Purpose
The Labor Impact Dashboard tracks reported news about artificial intelligence and its effects on work: layoffs, automation, platform labor, creative rights, unions, policy, and sector change. It is a monitoring tool, not a complete census. Each row in Explore articles is one news URL that matched discovery and was parsed into structured fields.
Timespan
- Default: January 1, 2020 through today.
- Floor: Incidents before 2020 are excluded.
- On the dashboard: Adjust the date range or use presets (last week, Jan 2020 – now, etc.).
- On morethancode.org: Data is embedded when the site is built and redeployed; use
python -m src.weblocally and click Refresh data for a live pull.
What counts as an incident
An incident is a single news article that:
- Was found by an enabled source (below).

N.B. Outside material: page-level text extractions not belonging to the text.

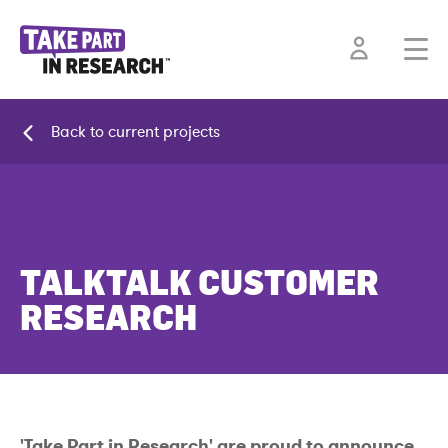
Back to current projects
TALKTALK CUSTOMER
RESEARCH
'Take Part in Research' are proud to announce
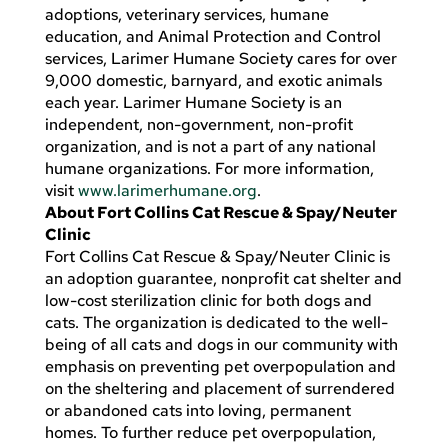
adoptions, veterinary services, humane
education, and Animal Protection and Control
services, Larimer Humane Society cares for over
9,000 domestic, barnyard, and exotic animals
each year. Larimer Humane Society is an
independent, non-government, non-profit
organization, and is not a part of any national
humane organizations. For more information,
visit
www.larimerhumane.org
.
About Fort Collins Cat Rescue & Spay/Neuter
Clinic
Fort Collins Cat Rescue & Spay/Neuter Clinic is
an adoption guarantee, nonprofit cat shelter and
low-cost sterilization clinic for both dogs and
cats. The organization is dedicated to the well-
being of all cats and dogs in our community with
emphasis on preventing pet overpopulation and
on the sheltering and placement of surrendered
or abandoned cats into loving, permanent
homes. To further reduce pet overpopulation,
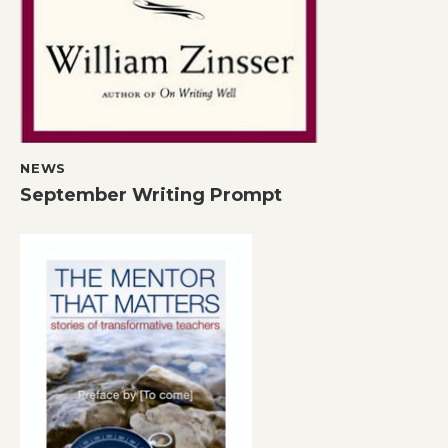
NEWS
September Writing Prompt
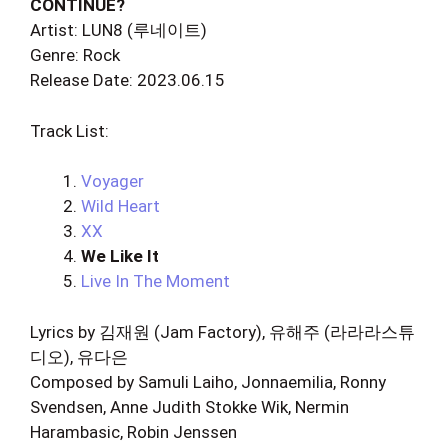
CONTINUE?
Artist: LUN8 (루네이트)
Genre: Rock
Release Date: 2023.06.15
Track List:
Voyager
Wild Heart
XX
We Like It
Live In The Moment
Lyrics by 김재원 (Jam Factory), 유해주 (라라라스튜
디오), 유다은
Composed by Samuli Laiho, Jonnaemilia, Ronny
Svendsen, Anne Judith Stokke Wik, Nermin
Harambasic, Robin Jenssen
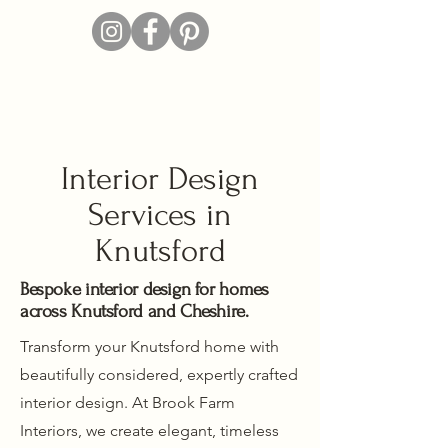
Interior Design
Services in
Knutsford
Bespoke interior design for homes
across Knutsford and Cheshire.
Transform your Knutsford home with
beautifully considered, expertly crafted
interior design. At Brook Farm
Interiors, we create elegant, timeless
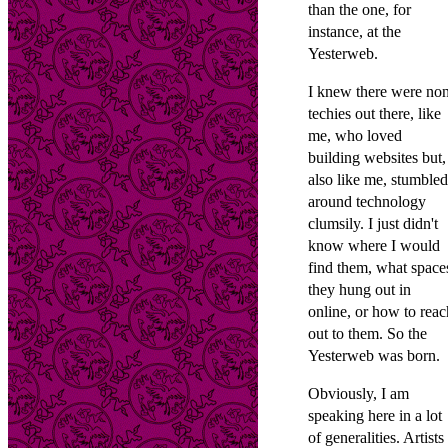
than the one, for
instance, at the
Yesterweb.
I knew there were no
techies out there, like
me, who loved
building websites but,
also like me, stumbled
around technology
clumsily. I just didn't
know where I would
find them, what space
they hung out in
online, or how to reac
out to them. So the
Yesterweb was born.
Obviously, I am
speaking here in a lot
of generalities. Artists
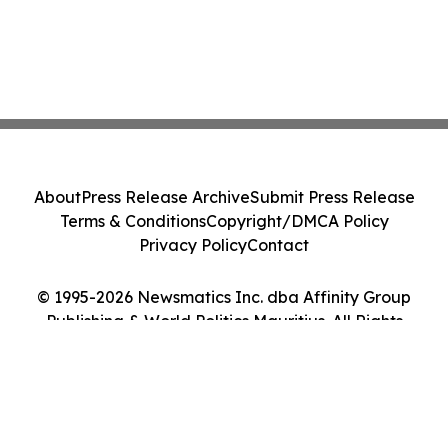
About
Press Release Archive
Submit Press Release
Terms & Conditions
Copyright/DMCA Policy
Privacy Policy
Contact
© 1995-2026 Newsmatics Inc. dba Affinity Group
Publishing & World Politics Mauritius. All Rights
Reserved.
Cookie Settings / Your Privacy Choices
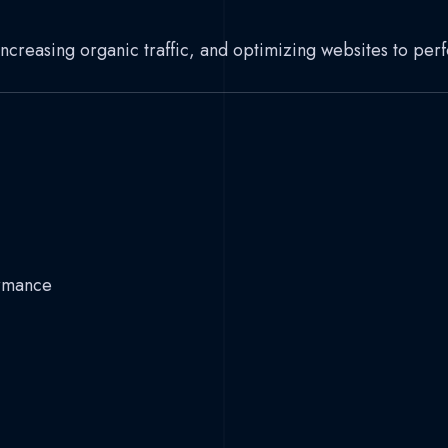
 increasing organic traffic, and optimizing websites to per
ormance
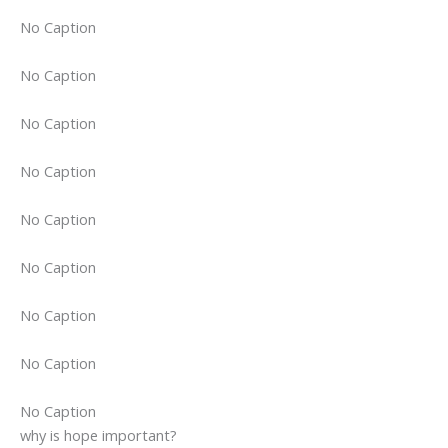
No Caption
No Caption
No Caption
No Caption
No Caption
No Caption
No Caption
No Caption
No Caption
why is hope important?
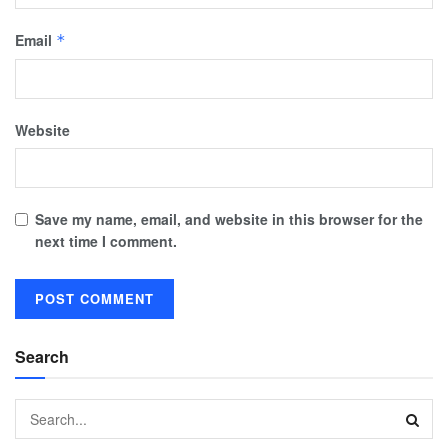
Email
*
Website
Save my name, email, and website in this browser for the
next time I comment.
Search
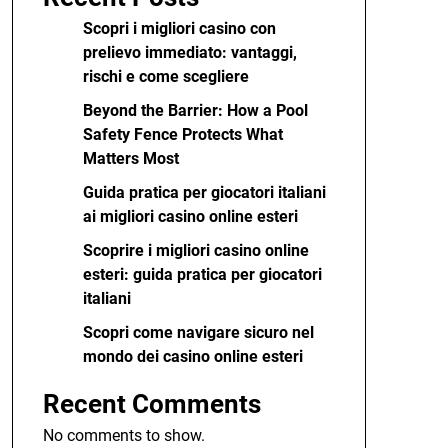
Scopri i migliori casino con
prelievo immediato: vantaggi,
rischi e come scegliere
Beyond the Barrier: How a Pool
Safety Fence Protects What
Matters Most
Guida pratica per giocatori italiani
ai migliori casino online esteri
Scoprire i migliori casino online
esteri: guida pratica per giocatori
italiani
Scopri come navigare sicuro nel
mondo dei casino online esteri
Recent Comments
No comments to show.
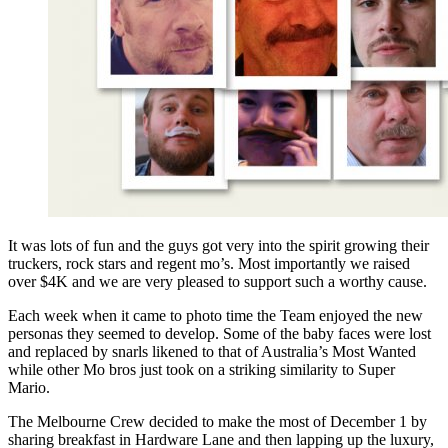
It was lots of fun and the guys got very into the spirit growing their
truckers, rock stars and regent mo’s. Most importantly we raised
over $4K and we are very pleased to support such a worthy cause.
Each week when it came to photo time the Team enjoyed the new
personas they seemed to develop. Some of the baby faces were lost
and replaced by snarls likened to that of Australia’s Most Wanted
while other Mo bros just took on a striking similarity to Super
Mario.
The Melbourne Crew decided to make the most of December 1 by
sharing breakfast in Hardware Lane and then lapping up the luxury,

- Has a publication date inside your selected window.
- Is deduplicated by URL (one row per story).
There is no manual editorial review on the dashboard pipeline. Tags come from headlines, snippets, Event Registry concepts, and keyword rules.
Data sources
Discovery merges several batches in round-robin order so regional stories are not crowded out.
Event Registry (primary)
Requires an API key at build time. Queries combine Artificial intelligence with labor concepts (employment, layoffs, workforce, automation, gig economy, etc.). Additional pulls target Africa, Latin America, and the Middle East by publisher country. Long histories use a per-year cache plus a recent-year live query.
NewsAPI.org (supplement)
When configured, searches regional outlet bundles: Africa, Latin America, Middle East, global-majority publishers, and Asia. Subject to daily rate limits on the free tier.
DuckDuckGo, RSS, outlets, Reddit (supplement)
Regional DuckDuckGo news, Google News RSS, 20+ major outlets (Reuters, BBC, Bloomberg, ILO, etc.), and labor-related subreddits. Supplements focus on the last ~90 days when the full range is multi-year.
Regional focus
Default discovery and display bias: Africa, Latin America, and the Middle East. Geographic balancing reserves a minimum number of rows per focus region before filling the rest of the table (cap ~400 incidents on the public site).
Parsed fields
| Field | Derivation |
|---|---|
| Region | Thematic label from country, source bucket, or keywords |
| Country | Event Registry metadata, publisher, or domain inference |
| US state | Inferred from text when country is United States |
| Industry | Concept tags + keyword rules (Technology, Entertainment, …) |
| AI incident type | Layoffs, automation, gig work, policy, creative rights, … |
| Headline / source | Original article metadata; headline links to source URL |
Limitations
- English-heavy queries; global coverage depends on indexed outlets.
- Rule-based tags can misclassify; verify against the linked article.
- Static production site updates on deploy, not continuously.
- API quotas can limit any single build.
Full technical detail: docs/METHODOLOGY.md in the project repository.